Fo some reason I’d never really fancied reading this book, so when I saw it was on my list for a course I did with the Open University I thought I’d just have to read it as part of the curriculum and get through it, but not really enjoy it. And how wrong I was, instead I fell hook, line and sinker for it, and found one of the most life affirming books I’ve ever read.

The novel is written in the epistolary form, mainly letters from Celie to God, although later it also contains letters from and to her sister Nettie. Celie is raped by her step-father (although at the time she thinks he is her father) as a child, bears him two children who are sold, and she is then bargained off as ‘spoilt goods’ to a violent and abusive man. She is then estranged from her sister, as her husband hides her letters from Celie.

But through all of this Celie survives, due to support, help and lessons from a series of women. She learns not to side with the abuser through Sofia when she talks about her husband and says, ‘…I’ll kill him dead before I let him beat me’. Through her husband’s mistress, the glamorous Shug Avery, she learns sexual love, and when she discovers the hidden letters from her sister realises that she is loved. This, with Shug’s help, gives her the strength and ability to support herself, and to curse her husband, wearing who she is as a badge of pride, ‘I’m pore, I’m black, I may be ugly and can’t cook…But I’m here’.

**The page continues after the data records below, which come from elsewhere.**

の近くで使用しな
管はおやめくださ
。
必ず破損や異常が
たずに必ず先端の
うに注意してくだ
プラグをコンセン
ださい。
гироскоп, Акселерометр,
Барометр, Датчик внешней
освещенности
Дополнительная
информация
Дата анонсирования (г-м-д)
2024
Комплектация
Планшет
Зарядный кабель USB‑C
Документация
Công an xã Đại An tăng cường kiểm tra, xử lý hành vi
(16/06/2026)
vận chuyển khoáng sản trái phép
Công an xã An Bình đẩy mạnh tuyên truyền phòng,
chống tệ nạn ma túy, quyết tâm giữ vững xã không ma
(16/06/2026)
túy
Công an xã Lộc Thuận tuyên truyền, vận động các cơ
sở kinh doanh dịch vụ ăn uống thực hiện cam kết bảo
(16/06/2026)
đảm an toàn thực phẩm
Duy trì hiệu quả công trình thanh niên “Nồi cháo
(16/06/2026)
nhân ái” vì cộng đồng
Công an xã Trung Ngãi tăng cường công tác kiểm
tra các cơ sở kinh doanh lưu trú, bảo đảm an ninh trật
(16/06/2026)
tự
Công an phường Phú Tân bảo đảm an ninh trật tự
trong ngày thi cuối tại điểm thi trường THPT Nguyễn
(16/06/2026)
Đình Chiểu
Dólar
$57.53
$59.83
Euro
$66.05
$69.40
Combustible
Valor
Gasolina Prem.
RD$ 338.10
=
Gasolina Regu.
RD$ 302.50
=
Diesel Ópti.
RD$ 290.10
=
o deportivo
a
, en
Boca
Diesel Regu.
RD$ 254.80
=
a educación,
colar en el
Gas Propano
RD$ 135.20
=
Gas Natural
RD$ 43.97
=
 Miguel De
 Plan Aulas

The only off note in the novel is the Africa section. I understand the purpose, how Walker wants to celebrate African-American heritage and history, but through trying to encompass an entire continent in a few letters the end result seems to me strained and false. Also, there is the question of whether Walker has the necessary authority to speak on ‘Africa’s’ behalf.

But that aside I love this book. Yes, the characters are not necessarily ‘realistic’ but they speak of how through solidarity women can survive and flourish in spite of deprivation, abuse and misuse at the hands of men, and retain their ability to create and be a someone in spite of it all.